• [WHAT YOU ARE ASKED TO DO] Output verbatim the lines of the records from the line containing "genus: Corispermum" through the last line of the records, both ends included.

--- START DATASET ENTRIES ---

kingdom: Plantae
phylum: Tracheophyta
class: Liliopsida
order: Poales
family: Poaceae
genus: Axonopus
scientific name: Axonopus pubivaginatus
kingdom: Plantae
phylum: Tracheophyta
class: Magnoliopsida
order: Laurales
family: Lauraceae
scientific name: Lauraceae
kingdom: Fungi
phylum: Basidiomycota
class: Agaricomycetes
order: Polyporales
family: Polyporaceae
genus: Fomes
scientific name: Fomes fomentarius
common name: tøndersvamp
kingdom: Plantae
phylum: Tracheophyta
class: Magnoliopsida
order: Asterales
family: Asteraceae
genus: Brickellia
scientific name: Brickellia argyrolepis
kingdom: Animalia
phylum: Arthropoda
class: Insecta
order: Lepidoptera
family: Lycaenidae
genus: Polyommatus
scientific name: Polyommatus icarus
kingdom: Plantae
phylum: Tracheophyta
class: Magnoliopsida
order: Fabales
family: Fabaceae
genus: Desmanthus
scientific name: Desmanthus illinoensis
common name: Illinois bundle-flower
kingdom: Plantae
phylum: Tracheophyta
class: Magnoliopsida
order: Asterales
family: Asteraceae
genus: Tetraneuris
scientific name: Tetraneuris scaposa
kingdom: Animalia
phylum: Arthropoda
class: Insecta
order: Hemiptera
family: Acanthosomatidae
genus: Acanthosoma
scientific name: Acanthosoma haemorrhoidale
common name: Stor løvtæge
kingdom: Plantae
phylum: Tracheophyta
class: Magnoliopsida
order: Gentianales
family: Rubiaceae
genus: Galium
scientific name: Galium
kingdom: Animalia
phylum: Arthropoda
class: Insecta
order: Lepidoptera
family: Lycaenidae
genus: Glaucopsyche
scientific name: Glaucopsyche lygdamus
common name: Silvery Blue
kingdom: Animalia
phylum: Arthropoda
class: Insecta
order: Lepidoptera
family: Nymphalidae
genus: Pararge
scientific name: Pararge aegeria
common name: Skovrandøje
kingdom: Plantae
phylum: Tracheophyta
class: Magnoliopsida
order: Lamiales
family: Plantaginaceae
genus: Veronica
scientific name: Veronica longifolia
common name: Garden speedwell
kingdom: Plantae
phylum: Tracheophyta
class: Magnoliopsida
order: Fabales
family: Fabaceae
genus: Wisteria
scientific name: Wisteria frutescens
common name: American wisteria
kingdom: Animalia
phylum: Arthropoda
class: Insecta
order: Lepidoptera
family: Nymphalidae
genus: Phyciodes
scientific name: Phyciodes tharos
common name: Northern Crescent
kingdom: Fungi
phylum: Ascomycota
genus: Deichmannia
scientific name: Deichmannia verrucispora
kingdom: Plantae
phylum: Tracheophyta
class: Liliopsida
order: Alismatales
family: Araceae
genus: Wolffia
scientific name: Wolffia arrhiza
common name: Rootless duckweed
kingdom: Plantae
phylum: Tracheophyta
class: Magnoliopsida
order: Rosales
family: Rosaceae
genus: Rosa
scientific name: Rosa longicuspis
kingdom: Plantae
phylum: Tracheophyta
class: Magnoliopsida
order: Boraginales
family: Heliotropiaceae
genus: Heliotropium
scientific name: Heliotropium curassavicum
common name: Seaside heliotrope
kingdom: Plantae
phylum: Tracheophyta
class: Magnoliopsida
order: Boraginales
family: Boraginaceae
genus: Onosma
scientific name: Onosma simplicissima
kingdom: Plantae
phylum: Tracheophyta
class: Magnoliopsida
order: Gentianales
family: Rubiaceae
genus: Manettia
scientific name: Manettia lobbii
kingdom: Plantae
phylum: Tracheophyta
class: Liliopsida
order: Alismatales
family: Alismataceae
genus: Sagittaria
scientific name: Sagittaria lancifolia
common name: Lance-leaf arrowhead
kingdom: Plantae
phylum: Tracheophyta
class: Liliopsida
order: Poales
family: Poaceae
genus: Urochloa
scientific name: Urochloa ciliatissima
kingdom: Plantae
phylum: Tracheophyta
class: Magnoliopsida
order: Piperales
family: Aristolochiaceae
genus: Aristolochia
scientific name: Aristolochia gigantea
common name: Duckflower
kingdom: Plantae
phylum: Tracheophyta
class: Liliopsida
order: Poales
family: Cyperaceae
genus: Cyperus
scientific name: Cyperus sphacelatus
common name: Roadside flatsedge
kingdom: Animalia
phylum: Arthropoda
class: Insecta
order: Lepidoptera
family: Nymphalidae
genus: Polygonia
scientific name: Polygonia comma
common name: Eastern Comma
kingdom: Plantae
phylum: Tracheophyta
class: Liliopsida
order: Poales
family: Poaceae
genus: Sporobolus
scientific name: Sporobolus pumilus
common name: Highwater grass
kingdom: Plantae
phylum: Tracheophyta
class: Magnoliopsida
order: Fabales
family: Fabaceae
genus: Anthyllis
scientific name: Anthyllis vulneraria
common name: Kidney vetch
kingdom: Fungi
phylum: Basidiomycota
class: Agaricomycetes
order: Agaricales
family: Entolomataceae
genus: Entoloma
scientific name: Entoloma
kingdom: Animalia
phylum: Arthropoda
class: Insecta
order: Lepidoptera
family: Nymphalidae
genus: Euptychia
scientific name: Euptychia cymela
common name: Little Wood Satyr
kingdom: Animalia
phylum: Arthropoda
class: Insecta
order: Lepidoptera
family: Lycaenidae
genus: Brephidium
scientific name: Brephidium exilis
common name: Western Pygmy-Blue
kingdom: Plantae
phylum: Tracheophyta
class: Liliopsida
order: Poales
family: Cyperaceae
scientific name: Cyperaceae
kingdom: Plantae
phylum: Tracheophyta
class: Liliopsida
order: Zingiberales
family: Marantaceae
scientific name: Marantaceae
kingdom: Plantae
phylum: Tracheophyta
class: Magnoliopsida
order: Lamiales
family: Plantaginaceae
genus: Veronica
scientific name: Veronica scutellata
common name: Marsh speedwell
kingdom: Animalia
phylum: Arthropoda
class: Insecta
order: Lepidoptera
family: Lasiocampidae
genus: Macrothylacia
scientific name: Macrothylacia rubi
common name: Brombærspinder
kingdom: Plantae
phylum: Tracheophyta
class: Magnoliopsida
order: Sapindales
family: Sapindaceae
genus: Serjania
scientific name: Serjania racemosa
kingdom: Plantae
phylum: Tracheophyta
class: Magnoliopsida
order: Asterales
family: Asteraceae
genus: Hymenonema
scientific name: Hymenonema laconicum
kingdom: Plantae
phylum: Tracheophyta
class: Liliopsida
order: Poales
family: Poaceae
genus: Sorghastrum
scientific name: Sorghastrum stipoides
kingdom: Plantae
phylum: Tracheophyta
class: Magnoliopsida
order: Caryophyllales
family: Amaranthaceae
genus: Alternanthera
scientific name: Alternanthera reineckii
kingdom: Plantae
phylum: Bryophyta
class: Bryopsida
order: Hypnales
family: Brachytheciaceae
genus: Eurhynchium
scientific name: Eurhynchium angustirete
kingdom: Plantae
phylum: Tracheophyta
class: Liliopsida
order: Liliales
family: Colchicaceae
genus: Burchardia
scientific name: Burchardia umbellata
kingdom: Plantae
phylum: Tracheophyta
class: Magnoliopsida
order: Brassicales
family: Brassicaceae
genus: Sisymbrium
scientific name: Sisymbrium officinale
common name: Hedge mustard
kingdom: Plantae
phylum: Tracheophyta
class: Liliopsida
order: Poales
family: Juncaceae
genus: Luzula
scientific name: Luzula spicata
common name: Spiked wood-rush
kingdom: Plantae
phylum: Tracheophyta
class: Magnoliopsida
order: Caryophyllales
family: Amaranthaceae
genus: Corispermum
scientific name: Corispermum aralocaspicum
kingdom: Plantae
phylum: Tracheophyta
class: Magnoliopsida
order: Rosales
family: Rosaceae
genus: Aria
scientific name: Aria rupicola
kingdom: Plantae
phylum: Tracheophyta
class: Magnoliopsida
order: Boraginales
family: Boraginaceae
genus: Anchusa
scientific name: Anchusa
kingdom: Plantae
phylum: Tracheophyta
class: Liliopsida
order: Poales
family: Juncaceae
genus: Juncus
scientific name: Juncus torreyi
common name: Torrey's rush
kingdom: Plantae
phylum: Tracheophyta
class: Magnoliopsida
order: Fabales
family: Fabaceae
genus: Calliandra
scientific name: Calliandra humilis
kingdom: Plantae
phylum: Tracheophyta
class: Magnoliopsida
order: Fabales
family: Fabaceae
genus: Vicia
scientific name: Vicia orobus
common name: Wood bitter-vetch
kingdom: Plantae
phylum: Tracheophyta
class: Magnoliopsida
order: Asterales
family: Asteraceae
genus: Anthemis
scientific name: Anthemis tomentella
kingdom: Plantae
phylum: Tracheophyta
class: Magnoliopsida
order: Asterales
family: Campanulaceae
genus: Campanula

--- END DATASET ENTRIES ---

• [TASK OUTPUT]
genus: Corispermum
scientific name: Corispermum aralocaspicum
kingdom: Plantae
phylum: Tracheophyta
class: Magnoliopsida
order: Rosales
family: Rosaceae
genus: Aria
scientific name: Aria rupicola
kingdom: Plantae
phylum: Tracheophyta
class: Magnoliopsida
order: Boraginales
family: Boraginaceae
genus: Anchusa
scientific name: Anchusa
kingdom: Plantae
phylum: Tracheophyta
class: Liliopsida
order: Poales
family: Juncaceae
genus: Juncus
scientific name: Juncus torreyi
common name: Torrey's rush
kingdom: Plantae
phylum: Tracheophyta
class: Magnoliopsida
order: Fabales
family: Fabaceae
genus: Calliandra
scientific name: Calliandra humilis
kingdom: Plantae
phylum: Tracheophyta
class: Magnoliopsida
order: Fabales
family: Fabaceae
genus: Vicia
scientific name: Vicia orobus
common name: Wood bitter-vetch
kingdom: Plantae
phylum: Tracheophyta
class: Magnoliopsida
order: Asterales
family: Asteraceae
genus: Anthemis
scientific name: Anthemis tomentella
kingdom: Plantae
phylum: Tracheophyta
class: Magnoliopsida
order: Asterales
family: Campanulaceae
genus: Campanula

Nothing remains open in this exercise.